Çocukların hayal kurdukları dünyayı seviyorum…

SİBEL ATEŞ YENGİN

sibel.ates@aksam.com.tr

Anıl Basılı’nın ilk çocuk kitabı “Balino” Timaş Çocuk etiketiyle raflardaki yerini aldı. Kitabın sonunda Nazlı Eray ve İclal Aydın’ın kitap hakkındaki yorumları yer alırken, kitabın çizimleri de Oğuz Demir’e ait. “Bırakın çocuklar hayal kursun” mottosuyla her çocuğun beğeniyle okuyacağı Balino, okurunu bekliyor…

İthaftan başlamak istiyorum, çok duygulu ve özel bir ithaf. Her çocuk için annesinin yeri ayrıdır ama senden dinleyelim, neden bu ithafı tercih ettin?

Anneler aslında bildiğimizin çok ötesinde gizli bir köy gibi. Sadece görmek istediğimiz kısmına odaklanıyoruz. Onlar bizim umut bekçilerimiz. Bizi geleceğe hazırlamakla kalmıyor, kendilerini zaman zaman engellerin önüne atıyorlar. Her birimizin annesi çok özel, çok kıymetli. Benim annem de öyle. Unutamadığım bir anım var. Bir gün fen bilgisi ödevim için resim yapmaya çalışıyordum. En az dört saat boşa çabaladım. Hücre çeperinin dışında bir şey çizememiştim. O gece annemin gözünün içine bakarak ağlamaya başladım. Gidip yatağıma uyudum. Bir yandan da öğretmenim kızacak diye de korkuyordum. Sabah uyandım ve gülen gözlerinin içindeki umudu gördüm. Gece uyumadan benim için o resmi yapmış sabaha hazır hale getirmişti. O günü hiç unutmadım. Yaptığı şeyle hazıra konmamı sağlamadı. Tam tersi vazgeçme dedi. Yılma, pes etme ve hep umutlu ol.

Bu kitabı herkes okuyabilir ama en çok çocuklar okuyacak. Sen nasıl bir çocukluk geçirdin ve sana göre “çocukluk” nasıl bir dönem?

İyi de olsa kötü de olsa birçok insan çocukluğundan bahsetmekten çekinir. Ona göre geçmişte, şu an olduğundan çok daha farklı biri vardır. Onu hatırlamak, birine anlatmak istemez ya da çoğunlukla hiç yaşamadığı şeylerden bahseder. Farklı biriymiş gibi davranmaya çalışır. Ben tam anlamıyla çok güzel bir çocukluk geçirdim diyemem.
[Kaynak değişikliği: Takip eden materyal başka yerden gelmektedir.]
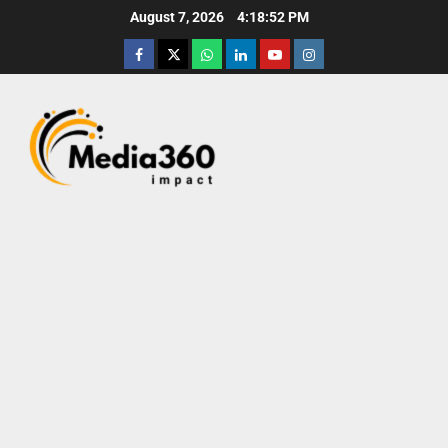
August 7, 2026
4:18:53 PM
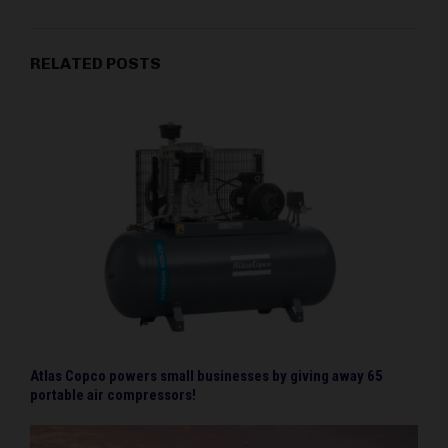
RELATED POSTS
Atlas Copco powers small businesses by giving away 65
portable air compressors!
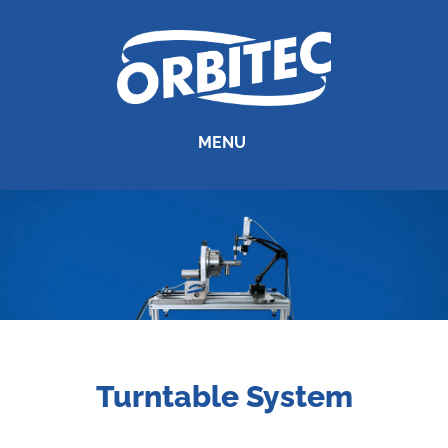
MENU
Turntable System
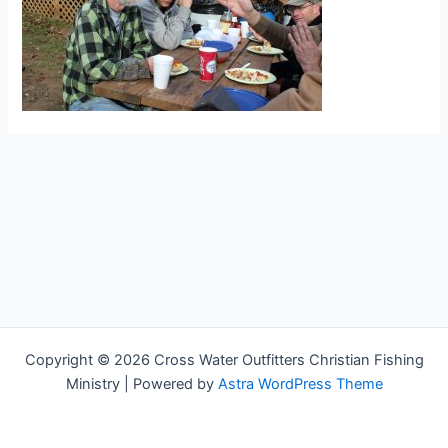
Copyright © 2026 Cross Water Outfitters Christian Fishing
Ministry | Powered by
Astra WordPress Theme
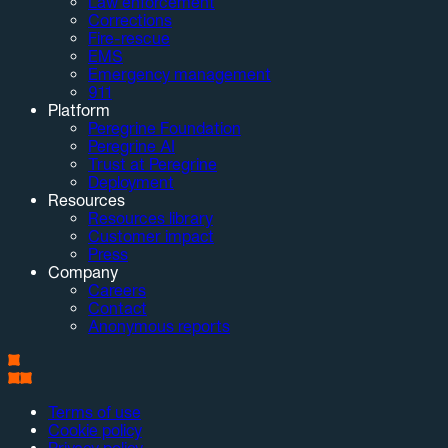
Law enforcement
Corrections
Fire-rescue
EMS
Emergency management
911
Platform
Peregrine Foundation
Peregrine AI
Trust at Peregrine
Deployment
Resources
Resources library
Customer impact
Press
Company
Careers
Contact
Anonymous reports
Terms of use
Cookie policy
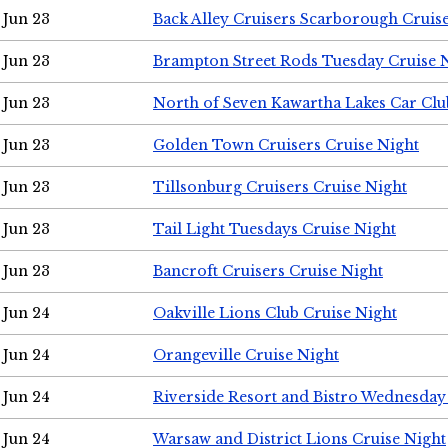
Jun 23
Back Alley Cruisers Scarborough Cruis
Jun 23
Brampton Street Rods Tuesday Cruise 
Jun 23
North of Seven Kawartha Lakes Car Clu
Jun 23
Golden Town Cruisers Cruise Night
Jun 23
Tillsonburg Cruisers Cruise Night
Jun 23
Tail Light Tuesdays Cruise Night
Jun 23
Bancroft Cruisers Cruise Night
Jun 24
Oakville Lions Club Cruise Night
Jun 24
Orangeville Cruise Night
Jun 24
Riverside Resort and Bistro Wednesday
Jun 24
Warsaw and District Lions Cruise Night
Ama çocukların gerçekten ‘çocuk’ gibi yaşadığı bir dönemi gördüm. Şimdiki çocukları topluma yabancılaştıran unsurlar var. Bu unsurları onlara altın tepsilerle sunanlarsa yine biz yetişkinleriz. Birçok şeyi yapmasına engel olduğumuz gibi bize anlatmaya çalıştıkları şeyleri de görmezden geliyoruz. Ben çocukken annemi bıktırana kadar soru sorardım. Ama bir kere cevap vermediği olmamıştır. Çocukların sorularından kaçıyoruz. Kendi çocuklarımıza sırtımızı dönüyoruz. Daha adımlarını atamadan “kaybeden çocuklar” yetiştiriyoruz. 
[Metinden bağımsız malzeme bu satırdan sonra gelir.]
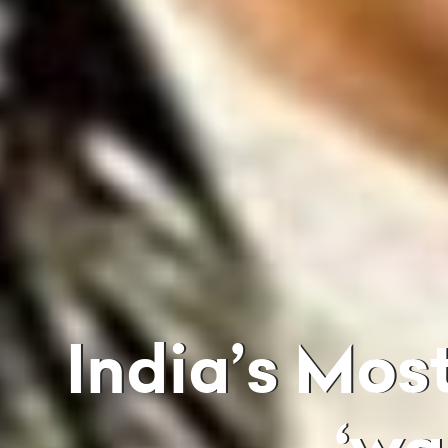
India’s Most Wanted Dawood Ibrahim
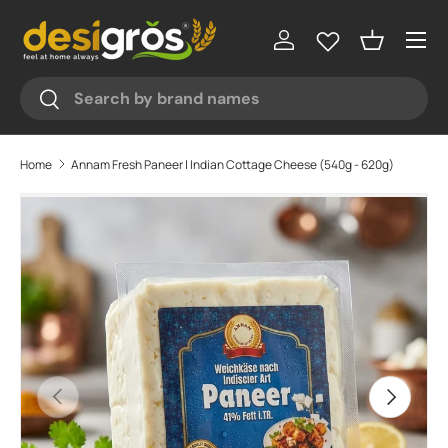
Menu
Skip to content
Log in
Basket
Search
Search
Home
Annam Fresh Paneer | Indian Cottage Cheese (540g - 620g)
Skip to product information
Previous
Next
Artık kitabının olması ve yazarlığa adım atman güzel heyecanlar. Bize bu süreçleri anlatır mısın, kitapla ilk buluşma, yazar olmak nasıl duygular?

Kendimi yazar olarak tanımlayamıyorum. Yazar olmak çok ayrı bir mesele. Kitabım çıktı, evet. Ama bu durumu henüz sindirebilmiş değilim. İnsanlar okumaya başladı, çok güzel yorumlar alıyorum. Ama inanamıyorum. O heyecanı üzerimden uzun bir süre atamayacağım. Birkaç yıl önce son haline getirdiğim bir dosyam vardı. İyice düşünüp emin olduktan sonra yayınevine gönderdim. Çok hızlı bir şekilde dönüş yaptılar. Onların inanması çok önemliydi. Editörüm Doğukan İşler bu konuda bana epey destek oldu. Sonra sevgili Nazlı Eray ve İclal Aydın okudu dosyamı. İkisi de hayallerinin peşinden gitmeye çabalayan bu yetişkinin çıktığı yolculuğa gönülleriyle dokundular. Kitaba arka kapak yazdılar. Yazdıkları cümleleri okurken nasıl duygulandığımı anlatamam. Bu yola ilk defa adım atan biri için çok kıymetli bir şey yaptılar. Lino ve Ba’nın dostluğunun tam arkasında durdular. Bu yaptıkları şeyi asla unutmayacağım.

HAYALİM GERÇEĞE DÖNÜŞTÜ

Balino iyi bir başlangıç ama her başlangıcın devamı da olmalı. Bizi başka ne gibi sürprizler bekliyor?

En büyük hayalim gerçeğe dönüştü. Balino, hayalinin peşinden koşan tüm çocuklar için. Bir annenin anlattığı hikâyeden yola çıkan küçük tatlı bir çocuğun hayallerinin peşinden gitmesi üzerine kurulu. İlk kitabımda hayal kurmanın önemine vurgu yapmak istemiştim, şimdi ise hayatın bir diğer vazgeçilmezi olan “sevgi” teması üzerine bir öykü için çalışıyorum. Bizi bir arada tutan en büyük nedenlerden biri. Hayatımızın tam ortasında. Tüm sürprizlerim tek bir noktaya çıkıyor aslında: “Bırakın çocuklar hayal kursun!”